TEXTE EXTRAIT
▬▬▬▬▬▬▬▬▬▬
Eu égard au sous-paragraphe k)

[21] À titre d'exemple, s'il avait besoin d'un cartographe il en discutait avec son frère Benoît et ensuite le Conseil d'administration décidait.

Eu égard au sous-paragraphe l)

[22] Il travaillait bien chez les clients et dans un bureau aménagé chez lui à cette fin qu'il partageait d'ailleurs avec les arpenteurs Parent et Ouellette.

Eu égard au sous-paragraphe n)

[23] Il avait bien eu un contrat à Rivière-du-Loup préalablement à l'organisation de la payeuse et il a reçu des honoraires en conséquence : ils pouvaient se chiffrer à 4 500 $ ou 5 000 $.

[24] Ceux-ci n'apparaissent cependant pas dans les livres de la payeuse car le prix de ce contrat lui a été versé directement.

[25] Ses relevés d'emploi (pièce A-4) pour les quatre premières périodes en litige concordent bien quant aux dates avec la première lettre de détermination : ils indiquent tous qu'il a été mis à pied par manque de travail; c'est très simple, lorsque la payeuse n'avait plus de mandats, il s'adressait forcément à l'assurance-chômage.

Eu égard au sous-paragraphe o)

[26] Il s'agissait d'une question administrative et il n'était pas question que la payeuse lui fasse un chèque à chaque heure travaillée.

[27] La compagnie chargeait environ 50 $ l'heure en échange de ses services d'urbaniste.

Eu égard au sous-paragraphe p)

[28] Ce qui lui appartenait au point de vue équipement de bureau était loué à la payeuse à même le loyer de 200 $ par mois.

[29] C'est évidemment la payeuse qui fournissait le papier et les autres petits accessoires de travail.

Eu égard au sous-paragraphe s)
▬▬▬▬▬▬▬▬▬▬
Entrées de données enregistrées

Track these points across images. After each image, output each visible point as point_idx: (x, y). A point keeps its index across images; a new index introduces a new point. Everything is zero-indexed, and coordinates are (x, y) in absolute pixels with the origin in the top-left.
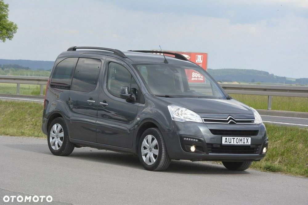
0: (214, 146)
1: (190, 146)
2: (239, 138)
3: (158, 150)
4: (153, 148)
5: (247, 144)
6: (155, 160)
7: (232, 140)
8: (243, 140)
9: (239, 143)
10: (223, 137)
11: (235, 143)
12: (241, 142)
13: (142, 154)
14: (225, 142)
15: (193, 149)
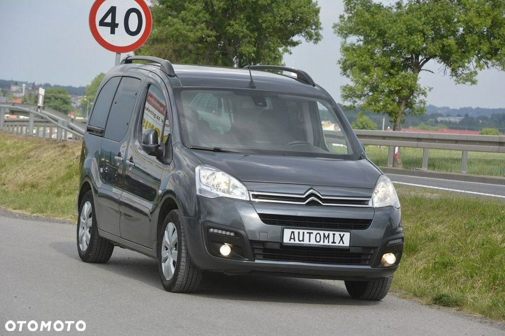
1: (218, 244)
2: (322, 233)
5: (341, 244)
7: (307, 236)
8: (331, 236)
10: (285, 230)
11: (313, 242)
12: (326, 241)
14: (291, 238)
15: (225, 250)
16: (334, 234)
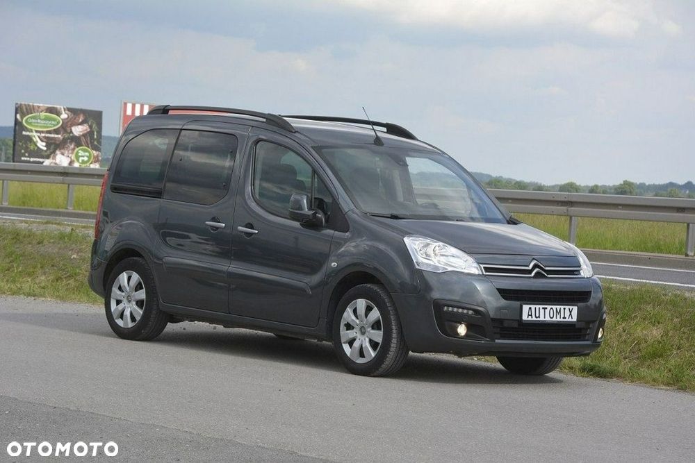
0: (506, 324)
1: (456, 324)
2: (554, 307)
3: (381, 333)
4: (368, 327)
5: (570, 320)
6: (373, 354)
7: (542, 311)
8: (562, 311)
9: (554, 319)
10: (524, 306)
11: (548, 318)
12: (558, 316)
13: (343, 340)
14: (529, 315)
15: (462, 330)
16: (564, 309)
▬▬▬▬▬▬▬▬▬▬
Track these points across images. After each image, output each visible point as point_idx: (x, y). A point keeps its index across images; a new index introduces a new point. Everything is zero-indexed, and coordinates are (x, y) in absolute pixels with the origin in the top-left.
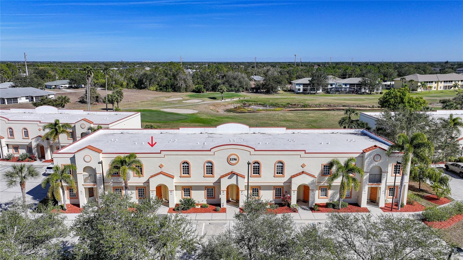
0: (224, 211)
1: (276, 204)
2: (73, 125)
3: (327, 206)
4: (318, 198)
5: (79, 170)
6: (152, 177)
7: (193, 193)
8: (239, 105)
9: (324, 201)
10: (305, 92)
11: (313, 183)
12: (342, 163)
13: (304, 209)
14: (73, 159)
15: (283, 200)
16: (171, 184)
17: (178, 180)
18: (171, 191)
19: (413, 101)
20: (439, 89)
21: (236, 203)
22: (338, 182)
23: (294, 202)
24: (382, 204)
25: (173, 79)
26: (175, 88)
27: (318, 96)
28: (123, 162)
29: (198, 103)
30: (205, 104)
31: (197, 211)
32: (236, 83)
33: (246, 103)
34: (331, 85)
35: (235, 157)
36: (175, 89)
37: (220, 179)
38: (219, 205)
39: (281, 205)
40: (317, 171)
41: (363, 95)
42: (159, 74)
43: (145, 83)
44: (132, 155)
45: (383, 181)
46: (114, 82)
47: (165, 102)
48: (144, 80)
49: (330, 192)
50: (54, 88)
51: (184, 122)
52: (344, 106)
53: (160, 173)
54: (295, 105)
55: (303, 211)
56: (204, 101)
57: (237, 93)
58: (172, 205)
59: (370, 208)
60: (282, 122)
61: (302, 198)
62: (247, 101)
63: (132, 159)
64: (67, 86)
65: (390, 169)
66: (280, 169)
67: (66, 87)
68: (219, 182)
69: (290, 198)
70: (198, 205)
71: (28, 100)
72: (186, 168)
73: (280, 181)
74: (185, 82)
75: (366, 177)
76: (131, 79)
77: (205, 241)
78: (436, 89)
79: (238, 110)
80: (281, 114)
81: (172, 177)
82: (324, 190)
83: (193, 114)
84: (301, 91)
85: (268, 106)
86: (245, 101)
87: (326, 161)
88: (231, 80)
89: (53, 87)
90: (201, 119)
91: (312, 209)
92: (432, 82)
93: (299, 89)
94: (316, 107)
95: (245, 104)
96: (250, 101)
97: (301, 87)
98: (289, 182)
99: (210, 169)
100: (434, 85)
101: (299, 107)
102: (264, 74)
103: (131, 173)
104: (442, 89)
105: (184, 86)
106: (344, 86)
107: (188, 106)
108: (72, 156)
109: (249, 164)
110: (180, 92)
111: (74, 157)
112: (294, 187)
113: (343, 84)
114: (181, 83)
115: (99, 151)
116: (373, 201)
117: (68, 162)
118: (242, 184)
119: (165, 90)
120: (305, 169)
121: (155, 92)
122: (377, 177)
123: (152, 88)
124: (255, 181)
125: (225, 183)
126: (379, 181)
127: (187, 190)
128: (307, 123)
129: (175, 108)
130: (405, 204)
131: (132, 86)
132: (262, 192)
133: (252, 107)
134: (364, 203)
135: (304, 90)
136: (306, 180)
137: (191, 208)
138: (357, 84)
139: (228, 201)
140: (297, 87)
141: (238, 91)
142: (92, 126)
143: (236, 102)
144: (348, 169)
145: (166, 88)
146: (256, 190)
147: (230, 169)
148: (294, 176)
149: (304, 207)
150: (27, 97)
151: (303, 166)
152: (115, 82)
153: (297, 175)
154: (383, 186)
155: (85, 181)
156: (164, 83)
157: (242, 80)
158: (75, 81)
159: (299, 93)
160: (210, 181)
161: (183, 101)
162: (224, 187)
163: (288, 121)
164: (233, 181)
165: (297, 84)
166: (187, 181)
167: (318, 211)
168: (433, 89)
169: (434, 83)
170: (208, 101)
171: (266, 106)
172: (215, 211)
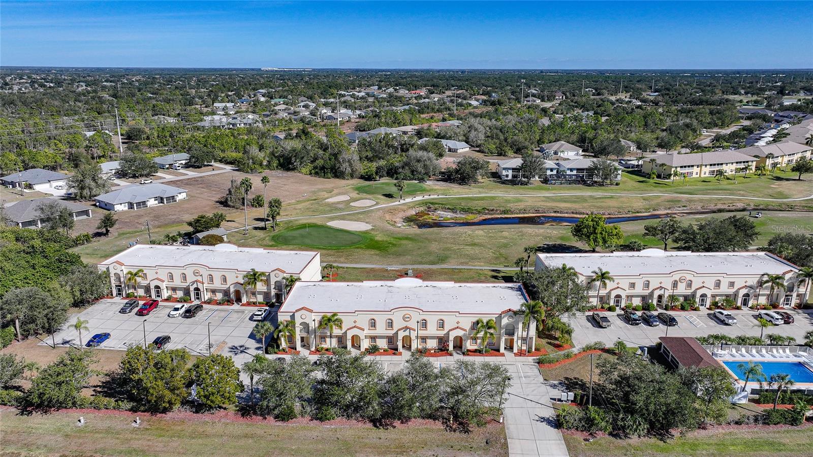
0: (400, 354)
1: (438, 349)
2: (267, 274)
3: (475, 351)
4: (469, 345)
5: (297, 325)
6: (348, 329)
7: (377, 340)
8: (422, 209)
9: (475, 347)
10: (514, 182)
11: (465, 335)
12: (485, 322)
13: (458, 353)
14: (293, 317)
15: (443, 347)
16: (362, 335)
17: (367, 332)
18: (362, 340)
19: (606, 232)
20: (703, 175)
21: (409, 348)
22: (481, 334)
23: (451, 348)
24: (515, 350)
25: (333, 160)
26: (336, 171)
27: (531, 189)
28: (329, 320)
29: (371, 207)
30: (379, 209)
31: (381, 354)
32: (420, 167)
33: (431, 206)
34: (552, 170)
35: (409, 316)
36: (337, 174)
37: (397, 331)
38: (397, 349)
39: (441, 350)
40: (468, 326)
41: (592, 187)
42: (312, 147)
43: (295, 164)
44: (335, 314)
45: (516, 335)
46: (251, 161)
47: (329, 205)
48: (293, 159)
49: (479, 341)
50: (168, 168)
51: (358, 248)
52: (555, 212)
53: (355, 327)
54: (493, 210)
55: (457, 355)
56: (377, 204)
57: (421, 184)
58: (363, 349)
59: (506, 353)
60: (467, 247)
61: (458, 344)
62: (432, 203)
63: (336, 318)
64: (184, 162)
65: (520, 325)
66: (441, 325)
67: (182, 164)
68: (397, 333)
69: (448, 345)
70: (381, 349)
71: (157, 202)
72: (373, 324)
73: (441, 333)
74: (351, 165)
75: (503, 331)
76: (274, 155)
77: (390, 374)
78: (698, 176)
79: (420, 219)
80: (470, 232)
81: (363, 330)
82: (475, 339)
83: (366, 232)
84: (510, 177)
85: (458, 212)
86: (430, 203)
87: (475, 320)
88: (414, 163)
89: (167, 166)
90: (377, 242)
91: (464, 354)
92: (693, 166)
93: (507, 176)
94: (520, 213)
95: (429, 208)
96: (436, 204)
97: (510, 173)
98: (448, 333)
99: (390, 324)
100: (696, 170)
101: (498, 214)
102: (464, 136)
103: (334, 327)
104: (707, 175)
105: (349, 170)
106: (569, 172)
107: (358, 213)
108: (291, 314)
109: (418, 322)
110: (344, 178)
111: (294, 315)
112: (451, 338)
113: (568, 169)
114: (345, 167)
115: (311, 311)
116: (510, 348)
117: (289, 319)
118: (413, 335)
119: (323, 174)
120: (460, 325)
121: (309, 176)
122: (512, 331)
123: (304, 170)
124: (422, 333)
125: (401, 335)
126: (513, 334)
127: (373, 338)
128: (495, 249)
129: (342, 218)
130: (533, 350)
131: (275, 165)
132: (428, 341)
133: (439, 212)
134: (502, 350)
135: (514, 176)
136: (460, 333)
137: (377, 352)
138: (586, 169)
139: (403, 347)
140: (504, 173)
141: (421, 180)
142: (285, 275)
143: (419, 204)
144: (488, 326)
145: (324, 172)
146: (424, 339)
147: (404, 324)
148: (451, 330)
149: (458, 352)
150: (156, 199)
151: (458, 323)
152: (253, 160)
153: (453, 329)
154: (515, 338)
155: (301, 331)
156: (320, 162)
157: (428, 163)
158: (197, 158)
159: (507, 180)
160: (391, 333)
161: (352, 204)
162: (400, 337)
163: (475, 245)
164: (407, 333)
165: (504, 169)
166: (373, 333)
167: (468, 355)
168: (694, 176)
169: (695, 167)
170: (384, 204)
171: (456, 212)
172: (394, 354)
▬▬▬▬▬▬▬▬▬▬
TÂCHE À RÉALISER
Prolongez l'extrait de décision sur le travail de l'urbaniste pour la payeuse en poursuivant après sa dernière ligne, « Eu égard au sous-paragraphe s) ».

RÉSULTAT DE LA TÂCHE
[30] Quand il présentait ses factures il était payé.

Eu égard au sous-paragraphe u)

[31] C'est lui qui réalisait les mandats mais s'il n'avait pas été là et disponible, la payeuse aurait dû nécessairement engager une autre personne à sa place.

[32] La compagnie n'a pas versé de dividendes à date, le comptable ayant dit que c'était un peu tôt.

Eu égard au sous-paragraphe w)

[33] Il est vrai qu'il n'y avait pas de superviseur au bureau, mais son frère prenait régulièrement connaissance des études qu'il faisait : il ne participait cependant pas à la négociation des contrats.

[34] Le comptable lui a bien dit au départ que s'il détenait plus de 40 % des actions, il ne serait pas admissible aux prestations d'assurance-chômage.

Eu égard au sous-paragraphe o)

[35] Également, s'il a attendu aussi longtemps pour se faire payer de ses honoraires c'est parce qu'il ne les a pas facturés plus tôt.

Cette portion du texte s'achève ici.